Holy Baptism is full initiation by water and the Holy Spirit into Christ’s Body, the Church. The bond which God establishes in Baptism is indissoluble.
Holy Baptism is appropriately administered with the Eucharist as the chief service on a Sunday or other feast day. The Celebrant is expected to preach the Word and preside at Baptism and the Eucharist. At Baptism, in the absence of the Bishop, the priest is the celebrant and presides at the service. He or she officiates at the Presentation and Examination of the Candidates; says the Thanksgiving over the Water; reads the prayer, “Heavenly Father, we thank you that by water and the Holy Spirit;” and officiates at what follows.
Each candidate for Holy Baptism is to be sponsored by one or more baptized persons. Sponsors of adults and older children present their candidates and thereby signify their endorsement of the candidates and their intention to support them by prayer and example in their Christian life. Sponsors of infants, commonly called godparents, present their candidates, make promises in their own names, and also take vows on behalf of their candidates.
It is fitting that parents be included among the godparents of their own children. Parents and godparents are to be instructed in the meaning of Baptism, in their duties to help the new Christians grow in the knowledge and love of God, and in their responsibilities as members of his Church.
The Holy Eucharist is the sacrament commanded by Christ for the continual remembrance of his life, death, and resurrection, until his coming again. The Eucharist, the Church’s sacrifice of praise and thanksgiving, is the way by which the sacrifice of Christ is made present, and in which he unites us to his one offering of himself. The Holy Eucharist is called the Lord’s Supper, and Holy Communion; it is also known as the Divine Liturgy, the Mass, and the Great Offering.
The outward and visible sign in the Eucharist is bread and wine, given and received according to Christ’s command. The inward and spiritual grace in the Holy Communion is the Body and Blood of Christ given to his people, and received by faith. The benefits we receive are the forgiveness of our sins, the strengthening of our union with Christ and one another, and the foretaste of the heavenly banquet which is our nourishment in eternal life.
When we come to the Eucharist, it is required that we examine our lives, repent of our sins, and be in love and charity with all people.
WHAT ARE THE SACRAMENTS?
The sacraments are outward and visible signs of inward and spiritual grace, given by Christ as sure and certain means by which we receive that grace.

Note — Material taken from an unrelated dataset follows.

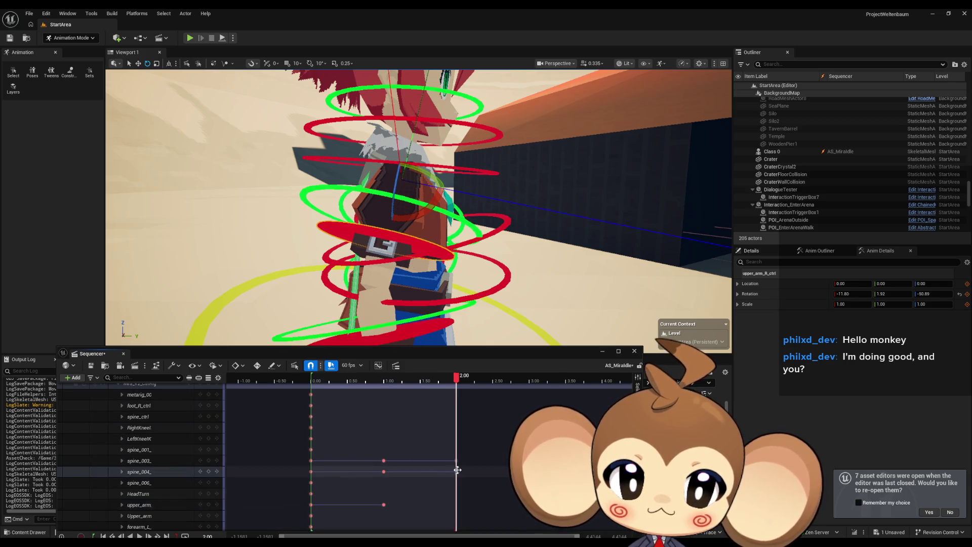
Paste the upper arms' starting keys at 2.00 and play the sway, orbiting to inspect it
key("f")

Grace is God’s favor towards us, unearned and undeserved; by grace God forgives our sins, enlightens our minds, stirs our hearts, and strengthens our wills. The two great sacraments given by Christ to his Church are Holy Baptism and the Holy Eucharist.
Other sacramental rites which evolved in the Church include confirmation, ordination, holy matrimony, reconciliation of a penitent, and unction. They differ from the two sacraments of the Gospel, Holy Baptism and Holy Eucharist. Although they are means of grace, they are not necessary for all persons in the same way that Baptism and the Eucharist are. Sacraments sustain our hope to live with confidence in newness and fullness of life, and to await the coming of Christ in glory, and the completion of God’s purpose for the world.
What is Confirmation? It is the rite in which we express a mature commitment to Christ, and receive strength from the Holy Spirit through prayer and the laying on of hands by a bishop. Currently (January 2015) an Inquirers’ Class is held on 5 consecutive Wednesdays which prepares candidates for confirmation.
What is Ordination? It is the rite in which God gives authority and the grace of the Holy Spirit to those being made bishops, priest, and deacons, through prayer and the laying on of hands by bishops.
What is Holy Matrimony? It is Christian marriage, in which the couple enter into a life-long union, make their vows before God and the Church, and receive the grace and blessing of God to help them fulfill their vows.
What is Reconciliation of a Penitent? It is the rite in which those who repent of their sins may confess them to God in the presence of a priest, and receive the assurance of pardon and the grace of absolution.
What is Unction of the Sick? It is the rite of anointing the sick with oil, or the laying on of hands, by which God’s grace is given for the healing of spirit, mind and body.